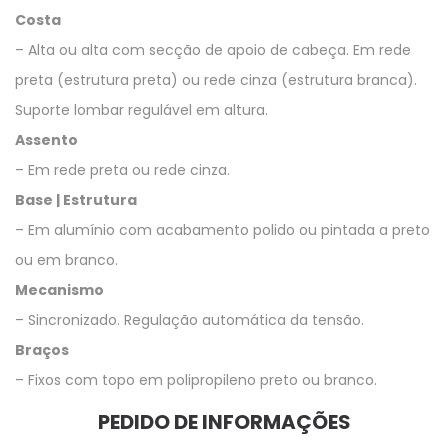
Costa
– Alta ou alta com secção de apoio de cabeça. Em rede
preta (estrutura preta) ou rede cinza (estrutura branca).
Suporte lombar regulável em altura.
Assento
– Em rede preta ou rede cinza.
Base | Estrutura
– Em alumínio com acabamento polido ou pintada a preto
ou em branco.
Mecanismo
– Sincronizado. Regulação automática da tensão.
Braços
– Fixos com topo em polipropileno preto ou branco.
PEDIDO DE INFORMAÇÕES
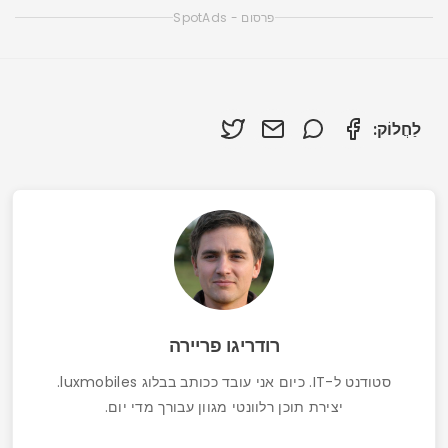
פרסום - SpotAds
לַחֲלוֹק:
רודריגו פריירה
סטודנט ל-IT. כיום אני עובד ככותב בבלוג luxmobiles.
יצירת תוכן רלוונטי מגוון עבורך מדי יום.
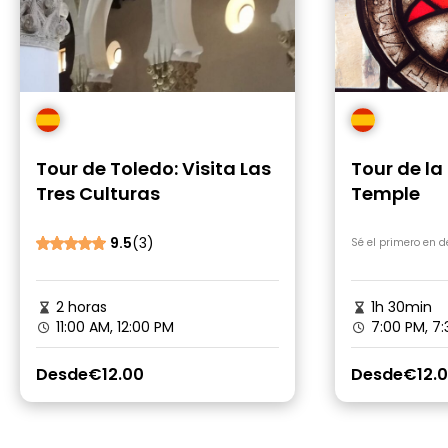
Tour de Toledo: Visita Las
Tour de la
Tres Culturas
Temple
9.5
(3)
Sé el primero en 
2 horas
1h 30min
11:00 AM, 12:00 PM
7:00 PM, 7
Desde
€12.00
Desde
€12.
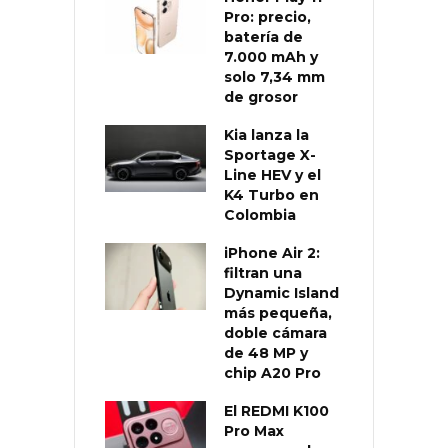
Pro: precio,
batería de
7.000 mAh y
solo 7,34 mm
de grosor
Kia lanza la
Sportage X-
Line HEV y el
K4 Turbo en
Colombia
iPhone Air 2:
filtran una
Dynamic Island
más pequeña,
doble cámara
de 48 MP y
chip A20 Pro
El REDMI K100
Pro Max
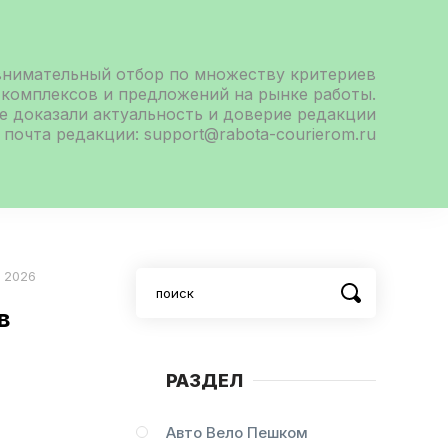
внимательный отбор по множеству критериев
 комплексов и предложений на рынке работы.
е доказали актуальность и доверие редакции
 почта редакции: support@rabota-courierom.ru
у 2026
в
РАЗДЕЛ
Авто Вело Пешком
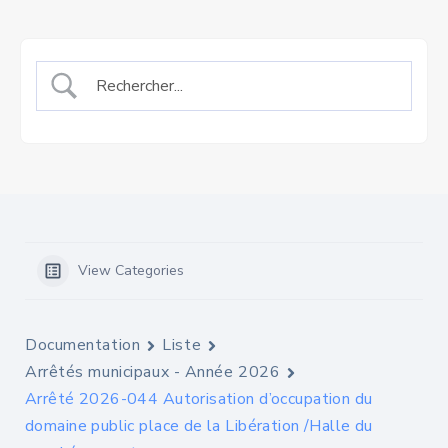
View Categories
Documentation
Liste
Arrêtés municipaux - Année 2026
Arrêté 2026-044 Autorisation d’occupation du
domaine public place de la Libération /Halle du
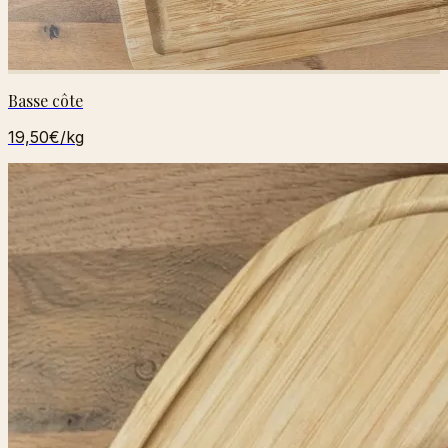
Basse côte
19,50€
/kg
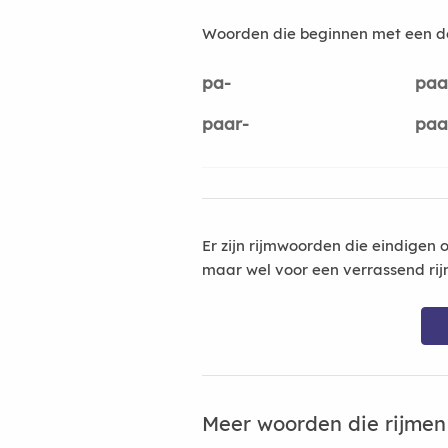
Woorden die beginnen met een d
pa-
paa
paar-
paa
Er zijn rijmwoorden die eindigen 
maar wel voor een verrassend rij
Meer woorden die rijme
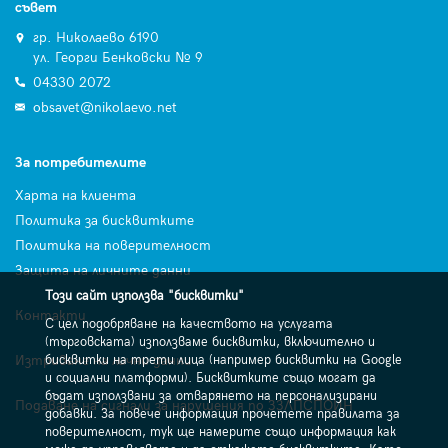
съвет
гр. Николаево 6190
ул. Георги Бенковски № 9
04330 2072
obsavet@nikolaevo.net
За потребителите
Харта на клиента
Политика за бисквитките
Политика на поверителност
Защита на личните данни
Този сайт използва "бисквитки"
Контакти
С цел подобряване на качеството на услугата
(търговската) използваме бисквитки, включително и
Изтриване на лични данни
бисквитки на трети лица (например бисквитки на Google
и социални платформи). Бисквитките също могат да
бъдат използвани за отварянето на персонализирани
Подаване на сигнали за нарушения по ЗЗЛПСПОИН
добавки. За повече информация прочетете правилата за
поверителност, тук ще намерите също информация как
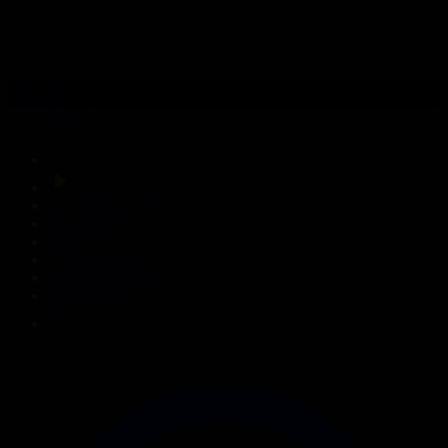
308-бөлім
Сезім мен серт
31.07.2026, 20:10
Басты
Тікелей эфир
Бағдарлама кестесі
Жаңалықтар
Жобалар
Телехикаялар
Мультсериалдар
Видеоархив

------------------------------------

Instruction :: Give the count of lines in the data above holding the word "cinza", and nothing beyond it.

Result of the exercise :: 2